La Turquie fait la sourde oreille
La Turquie a affirmé, hier, ne pas être intimidée par les menaces de Donald Trump de «dévaster» l’économie turque en cas d’attaque d’Ankara contre les milices kurdes soutenues par Washington en Syrie, après le retrait américain prévu de ce pays. L’avertissement du président américain est survenu alors qu’Ankara menace depuis plusieurs semaines de lancer une nouvelle offensive contre les Unités de protection du peuple (YPG), un groupe armé kurde considéré comme «terroriste» par Ankara, mais appuyé par Washington dans la lutte contre l’organisation Etat islamique (EI).
Les Etats-Unis vont «dévaster la Turquie économiquement, si elle attaque les Kurdes», a tweeté Donald Trump, qui a aussi appelé à la création d’une «zone de sécurité» de 30 kilomètres, sans plus de précisions sur sa localisation. Il a exhorté par ailleurs les forces kurdes à ne pas «provoquer» Ankara. «Nous (...) ne serons intimidés par aucune menace. Les menaces économiques ne mèneront à rien», a déclaré le ministre turc des Affaires étrangères, Mevlüt Cavusoglu, lors d’une conférence de presse à Ankara. Il a par ailleurs souligné que la Turquie «n’est pas contre» la création d’une zone de sécurité d’une trentaine de kilomètres de largeur en Syrie, évoquée par le président Trump, rappelant que la Turquie a plusieurs fois réclamé la création d’une telle zone, en vain.
LITIGE
Les YPG sont l’un des principaux sujets de discorde entre Ankara et Washington, deux alliés au sein de l’OTAN dont les relations se sont dégradées depuis 2016. Répondant au tweet du président américain, le porte-parole de la Présidence turque, Ibrahim Kalin, avait déclaré un peu plus tôt : «M. Donald Trump, les terroristes ne peuvent pas être vos partenaires et alliés (...).
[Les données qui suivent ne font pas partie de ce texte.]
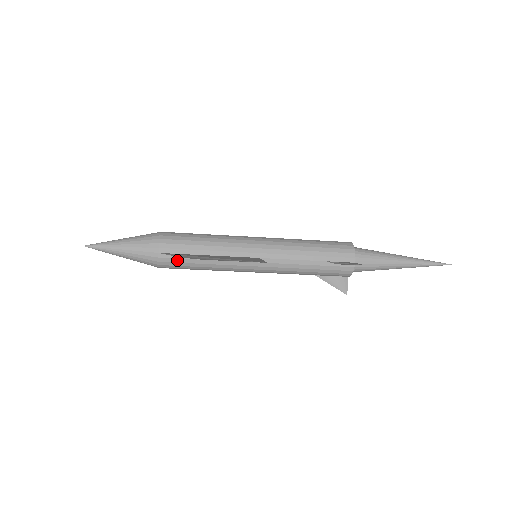
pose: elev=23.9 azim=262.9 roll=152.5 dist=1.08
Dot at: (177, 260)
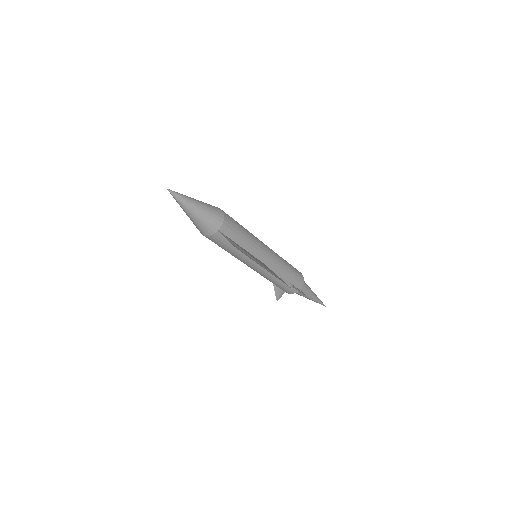
Dot at: (223, 240)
Il n’y a aucune différence entre l’EI (...) et les YPG. Nous continuerons de les combattre tous.»
L’annonce en décembre du retrait américain de Syrie avait été saluée par Ankara, qui ne cache pas son intention de lancer une offensive contre les YPG pour empêcher la création à ses portes d’un embryon d’Etat kurde, susceptible de raviver les velléités séparatistes kurdes en Turquie. Mais Ankara a par la suite réagi vivement à des déclarations de responsables américains, selon lesquels les Etats-Unis envisageaient de conditionner le retrait des soldats américains à la sécurité des combattants kurdes. Une visite, la semaine dernière à Ankara, du conseiller américain à la Sécurité nationale, John Bolton, n’a pas permis de surmonter les désaccords, donnant lieu au contraire à une nouvelle passe d’armes entre les deux pays au sujet des forces kurdes.
La perspective de nouvelles sanctions économiques contre Ankara a fait chuter la livre turque à l’ouverture hier, lui faisant perdre plus de 1% de sa valeur face au dollar par rapport à vendredi soir. Des sanctions économiques imposées par les Etats-Unis contre la Turquie l’été dernier en raison de la détention d’un pasteur américain avaient provoqué l’effondrement de la devise turque. La libération du pasteur en octobre avait permis à la livre de se redresser.
Si Ankara, l’un des principaux acteurs en Syrie, semble actuellement concentrer ses efforts sur une éventuelle offensive contre les forces kurdes, il est aussi impliqué à Idleb, ultime bastion insurgé du nord-ouest du pays, où il a parrainé avec Moscou en septembre un accord de cessez-le-feu qui a permis d’éviter une attaque du régime. En dépit de cet accord, les djihadistes de Hayat Tahrir Al Cham (HTS) ont étendu leur contrôle sur l’ensemble de la province à la suite d’un assaut contre des factions rebelles soutenues par Ankara.